Shula Lazarus, PhD, a psychotherapist at the North Carolina–based weight-management program Structure House, agrees, though the method isn’t clinically proven. “We use it to help dieters visualize a healthy eating pattern and the right portions on their plate. It can’t hurt, and it might help.”

Fill up on fiber
Crowd out calorie-dense foods by ratcheting up on fruits and veggies. “Start by eating one more serving of fruit and one more vegetable a day,” says Donald Hensrud, MD, a Mayo Clinic nutrition specialist. Hitting that midafternoon slump? Reach for carrots—the carbs will give you a lift. Not only does munching on nature’s bounty become a good habit, but it’ll also help you tap into dozens of disease-fighting phytochemicals and vitamins.
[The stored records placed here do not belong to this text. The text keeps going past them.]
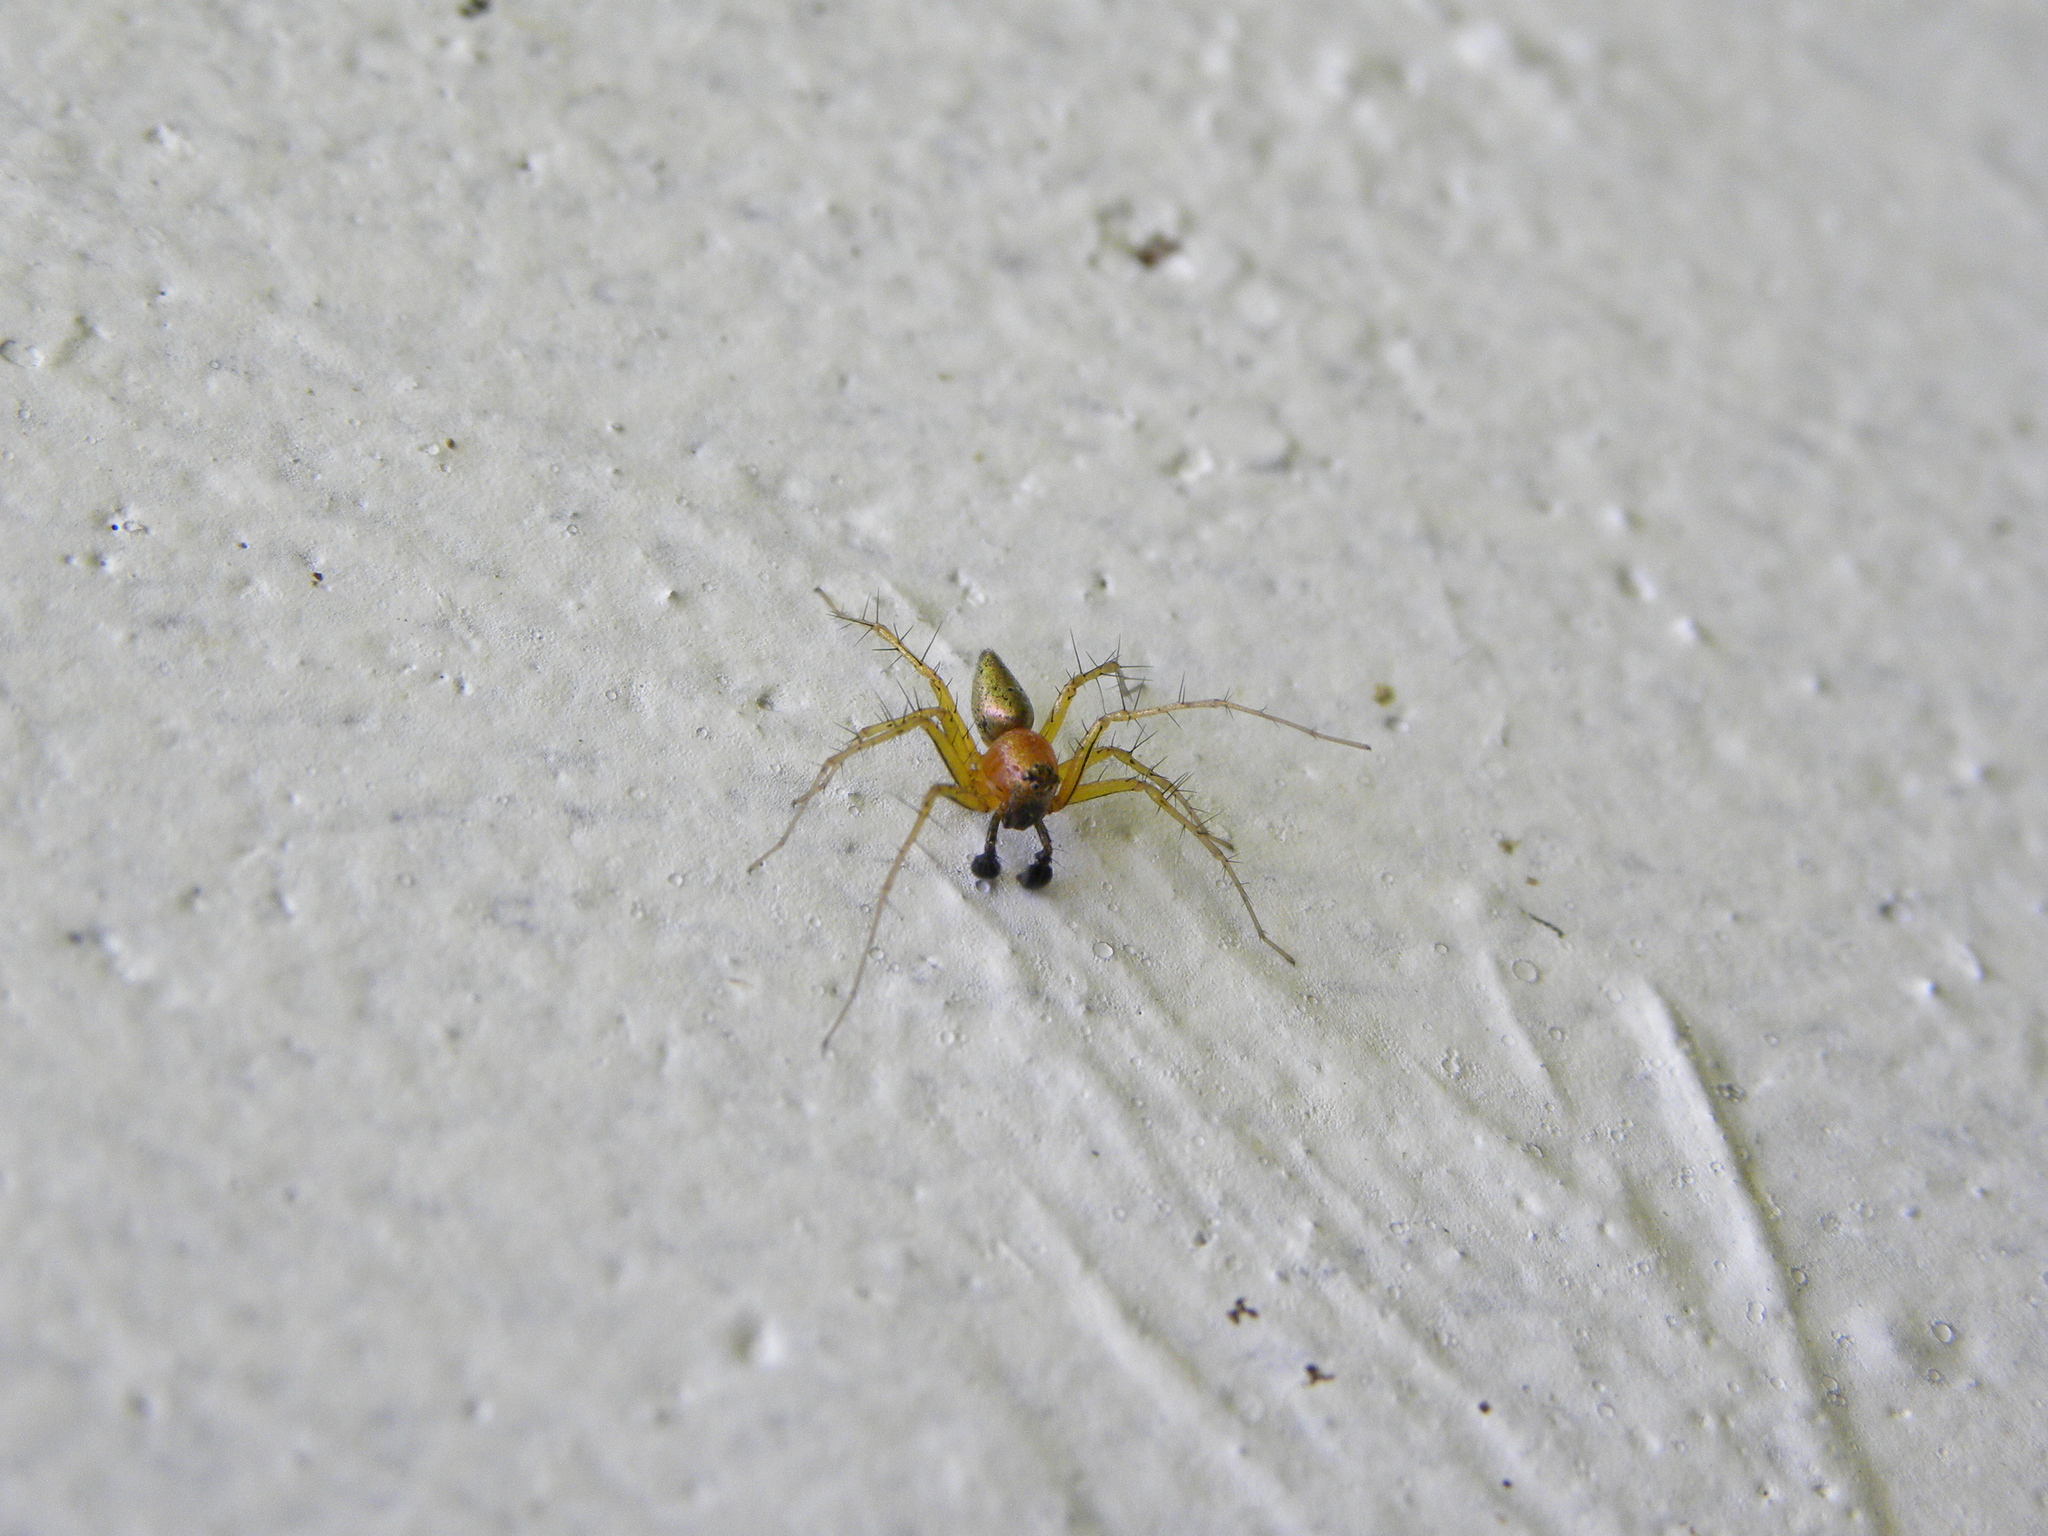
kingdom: Animalia
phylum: Arthropoda
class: Arachnida
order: Araneae
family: Oxyopidae
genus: Oxyopes
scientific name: Oxyopes salticus
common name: Lynx spiders
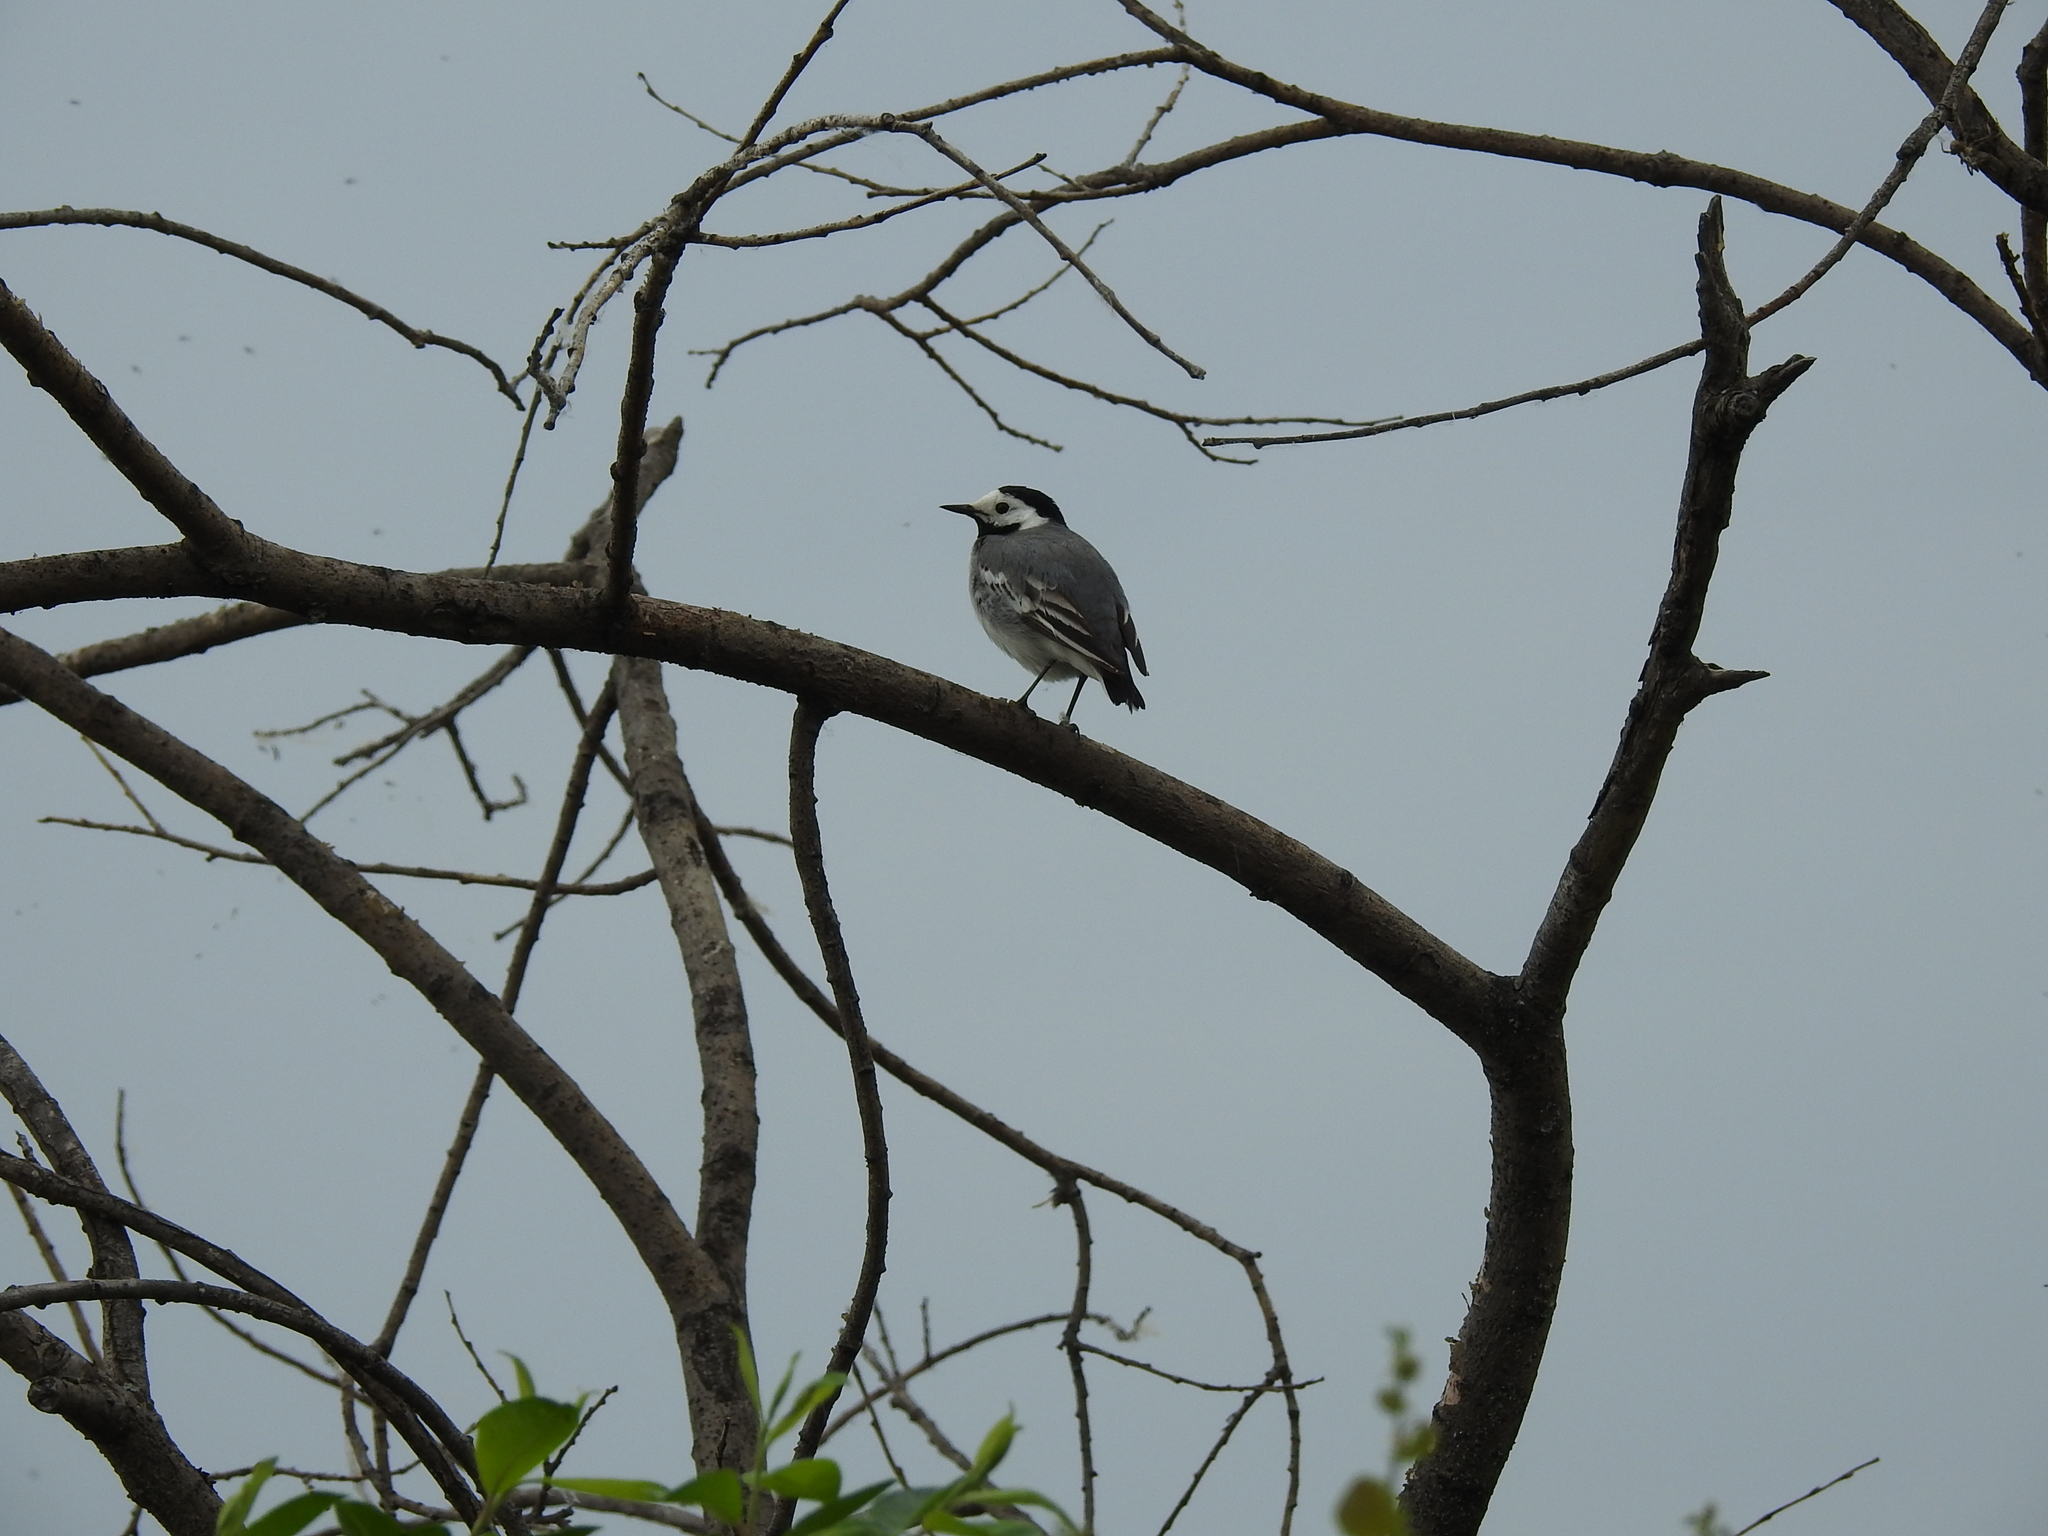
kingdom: Animalia
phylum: Chordata
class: Aves
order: Passeriformes
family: Motacillidae
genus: Motacilla
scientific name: Motacilla alba
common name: White wagtail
The biggest fiber bulker-upper: beans. Just a cup of black beans nets you nearly 15 grams of filling fiber.

Brush your teeth
Sometimes the best advice comes from your best friend or, in this case, a fellow Health reader. Barbara Haug of Grosse Pointe Park, Michigan, says she brushes her teeth right after dinner instead of at bedtime. “I can be a compulsive snacker in the evening,” she says, “but I don’t like messing up freshly brushed teeth.”